Gornall calls the output "a pasteurized fertilizer product." He claims the process generates seven volumes of gas per volume of digester per day.
"It's probably a world record for a high solids digester," Gornall asserts.
Why do farm digester projects sometimes fail? "There comes a point when the harvest is more important than the next maintenance job - it's a slippery slope from then on to the closure of the plant," Gornall observes.
He says farmers have to realize the digester is "another animal, not another tractor. In general, tractors do not die when left for a week without attention."
More hot gas from Ottawa
The regional municipality of Ottawa Carleton is the latest Canadian community to join the methane club.A $4-million digester fired up at the city's sewage treatment plant last November is generating electricity worth about $1 million annually, says process engineer Scott Hall.
Methane-powered Caterpillar engines run three 800-kilowatt generators at Canada's second-largest secondary treatment plant. Hall says net savings amount to $650,000 after deducting operating and maintenance costs.
Maintenance includes oil changes every 750 hours. Heat recovered from the engines heats the process and buildings.
The plant's treated bio solids have become popular with local cash croppers in recent years.
Feds developing large-scale technology
Methane enthusiasts are watching Agriculture and Agri-Food Canada (AAFC) researcher Dr. Daniel Masse. He's getting a growing number of calls from farmers in Ontario and Quebec anxious to use his methane technology to solve odour problems.Masse's low-cost, practical methane production system, proven out in AAFC's Lennoxville, Que., laboratory and on a 200-pig farm test, will soon be ready for launch on a large commercial scale.
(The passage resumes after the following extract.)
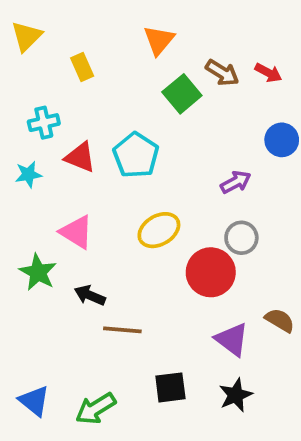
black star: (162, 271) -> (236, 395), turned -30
Project details remain sketchy because of confidentiality agreements with a private company, which along with the Quebec pork board has funded his methane work. Masse's process appears to be based in part on specially developed micro-organisms that can be added to manure.
"We are using a different approach," explains Masse. He contends that digesters built on Canadian farms two decades ago cost too much and mistakenly relied on a high-temperature process that required manure to be kept at temperatures between 35 and 65C.
"We have a very, very cold winter, and during the winter you have to heat the manure." He says much of the energy produced with early systems went to create the heat that kept the digesters going.
Another problem Masse sees with high temperature digesters is "process stability. If the farmers uses antibiotics when the animals are sick, that m ight have an effect on the microflora," he explains.
Masse also found stability in high temperature digesters required continuous feeding. "That means seven days a week, 24 hours a day, which means the farmer can't use existing manure handling equipment."
He says pumps have been used to meter in manure, but they boost costs and have been difficult to keep properly calibrated under field conditions. The harsh environment results in high failure rates and repair bills, too.
High temperature systems need time- consuming monitoring and sampling. "You have to check the concentrations of volatile acids and pH almost daily," Masse points out.
"If a farmer makes more than $1,000 an hour harvesting corn, he's not going to sit beside a bio reactor that brings him $300 a day," Masse reasons.
Hog manure leaving barn pits and gutters normally averages between 12 and 20C, exactly the operating range of Masse's process. His system is designed to produce hot water, which can be used to clean or heat buildings.
He predicts it will replace the propane used on many farms. He says this approach makes the system affordable, because there is no investment in costly electrical generating equipment.
What advice does Masse have for farmers who want to produce methane? "I tell them to wait" a little longer, he says.